I put my arm around him and felt something right here in my chest. I recognized his desire to be alone, how I don’t want anyone to see me when I’m falling apart. And I named that suffering out loud. “I know when I want to hide that I’m feeling ashamed,” I said. His head dropped, and he started to cry. I held him and tried to keep back the tears in my eyes.

To be a chaplain means to encounter people in their suffering, and to be willing to know them in all the ways that life has cracked them open. But in order to do that, I have to open myself to the ways my life has cracked me open. How I grew up with a pastor who told me that if I just had enough faith, I wouldn’t have asthma attacks. Who preached that gay people are going to hell, and so I always thought of myself as a condemned outsider.

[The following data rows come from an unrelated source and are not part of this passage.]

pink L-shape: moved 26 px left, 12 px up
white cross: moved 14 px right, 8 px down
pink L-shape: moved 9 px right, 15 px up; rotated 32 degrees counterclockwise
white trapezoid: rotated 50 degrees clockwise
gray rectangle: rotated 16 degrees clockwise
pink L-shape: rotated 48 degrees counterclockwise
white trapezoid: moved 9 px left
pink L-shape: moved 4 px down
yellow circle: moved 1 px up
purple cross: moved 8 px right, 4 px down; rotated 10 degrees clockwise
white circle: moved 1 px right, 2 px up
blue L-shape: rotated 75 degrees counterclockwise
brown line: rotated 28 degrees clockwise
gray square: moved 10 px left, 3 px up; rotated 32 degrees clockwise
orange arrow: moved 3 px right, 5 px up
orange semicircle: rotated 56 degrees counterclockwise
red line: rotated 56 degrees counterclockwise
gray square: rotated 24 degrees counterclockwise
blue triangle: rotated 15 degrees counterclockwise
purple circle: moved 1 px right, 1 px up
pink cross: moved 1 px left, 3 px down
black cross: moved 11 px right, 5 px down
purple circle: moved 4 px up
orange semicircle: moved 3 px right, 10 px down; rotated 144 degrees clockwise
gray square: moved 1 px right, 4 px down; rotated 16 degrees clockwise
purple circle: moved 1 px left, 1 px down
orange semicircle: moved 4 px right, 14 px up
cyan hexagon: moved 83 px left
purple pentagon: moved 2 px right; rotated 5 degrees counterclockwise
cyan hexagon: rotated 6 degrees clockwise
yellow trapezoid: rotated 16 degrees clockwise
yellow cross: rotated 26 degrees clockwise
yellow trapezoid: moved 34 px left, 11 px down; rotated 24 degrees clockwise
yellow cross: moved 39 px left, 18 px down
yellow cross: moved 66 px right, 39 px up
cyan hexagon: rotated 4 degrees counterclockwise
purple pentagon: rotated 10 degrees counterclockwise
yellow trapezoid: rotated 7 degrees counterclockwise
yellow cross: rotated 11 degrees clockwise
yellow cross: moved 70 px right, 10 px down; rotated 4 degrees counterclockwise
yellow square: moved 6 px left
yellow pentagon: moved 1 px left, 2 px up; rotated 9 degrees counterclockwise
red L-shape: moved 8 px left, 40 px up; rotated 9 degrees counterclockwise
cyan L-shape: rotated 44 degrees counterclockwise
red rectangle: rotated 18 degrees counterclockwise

I know that these cracks cause me to lash out in fear sometimes. To see others as threats. To retreat to the comfort of my tribe and never leave. I also know that the ways I have been broken have helped me connect to others who also think of themselves as condemned outsiders.

And together we have experienced healing.

I don’t know how life has cracked you open. I don’t know the loss you’ve experienced. I don’t know who has caused you harm or how. I don’t know your addictions, your fears. And I don’t know how you try to cover up those cracks. Maybe you avoid conflict. Or maybe you create it. Maybe you hide the cracks by always putting on a smile. Maybe you give, give, give until you have nothing left for yourself.

What I do know is that we all have brokenness of some sort, and it gives us a shared language through which we might connect, a way to be with one another through all of our differences.

An awesome man named Leonard once sung, there is a crack in everything, that’s how the light gets in. In this Advent season, we wait for Jesus to break in through the cracks of this
world, and the cracks in us, to bring light.